* _TASK DESCRIPTION_
Your task is to give the records again exactly. Leave each picture out.
(Beginning of INPUT DATA)
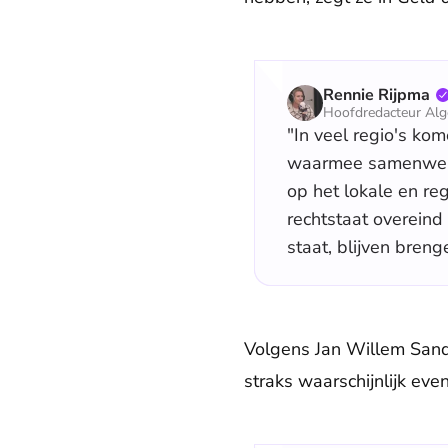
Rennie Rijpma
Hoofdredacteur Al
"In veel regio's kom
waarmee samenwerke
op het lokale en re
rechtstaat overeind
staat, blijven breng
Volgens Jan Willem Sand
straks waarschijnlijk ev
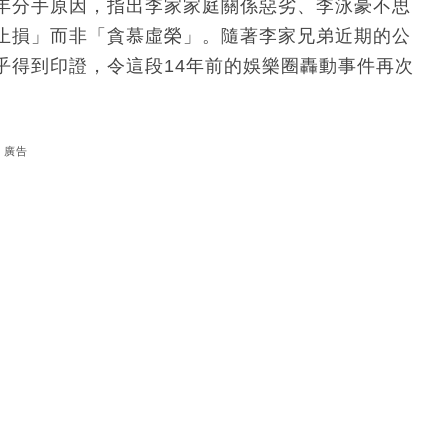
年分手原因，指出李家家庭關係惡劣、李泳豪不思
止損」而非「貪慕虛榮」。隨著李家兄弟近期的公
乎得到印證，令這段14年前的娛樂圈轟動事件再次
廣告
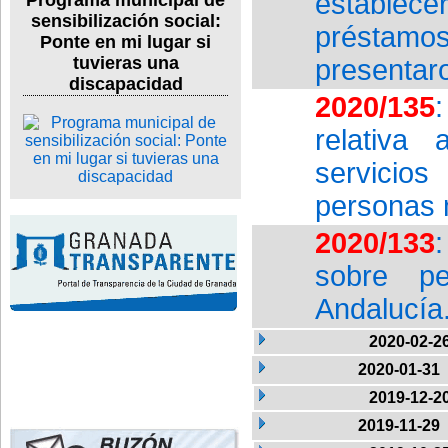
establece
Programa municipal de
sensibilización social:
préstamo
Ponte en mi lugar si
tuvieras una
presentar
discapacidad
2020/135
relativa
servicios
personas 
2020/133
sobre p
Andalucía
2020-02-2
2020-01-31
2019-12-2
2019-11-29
(End of INPUT DATA)
* _RESULT_
Rennie Rijpma
Hoofdredacteur Al
"In veel regio's kom
waarmee samenwerke
op het lokale en re
rechtstaat overeind
staat, blijven breng
Volgens Jan Willem Sand
straks waarschijnlijk ev
年分手原因，指出李家家庭關係惡劣、李泳豪不思
止損」而非「貪慕虛榮」。隨著李家兄弟近期的公
乎得到印證，令這段14年前的娛樂圈轟動事件再次
廣告
establece
Programa municipal de
sensibilización social:
préstamo
Ponte en mi lugar si
tuvieras una
presentar
discapacidad
2020/135
relativa
servicios
personas 
2020/133
sobre p
Andalucía
2020-02-2
2020-01-31
2019-12-2
2019-11-29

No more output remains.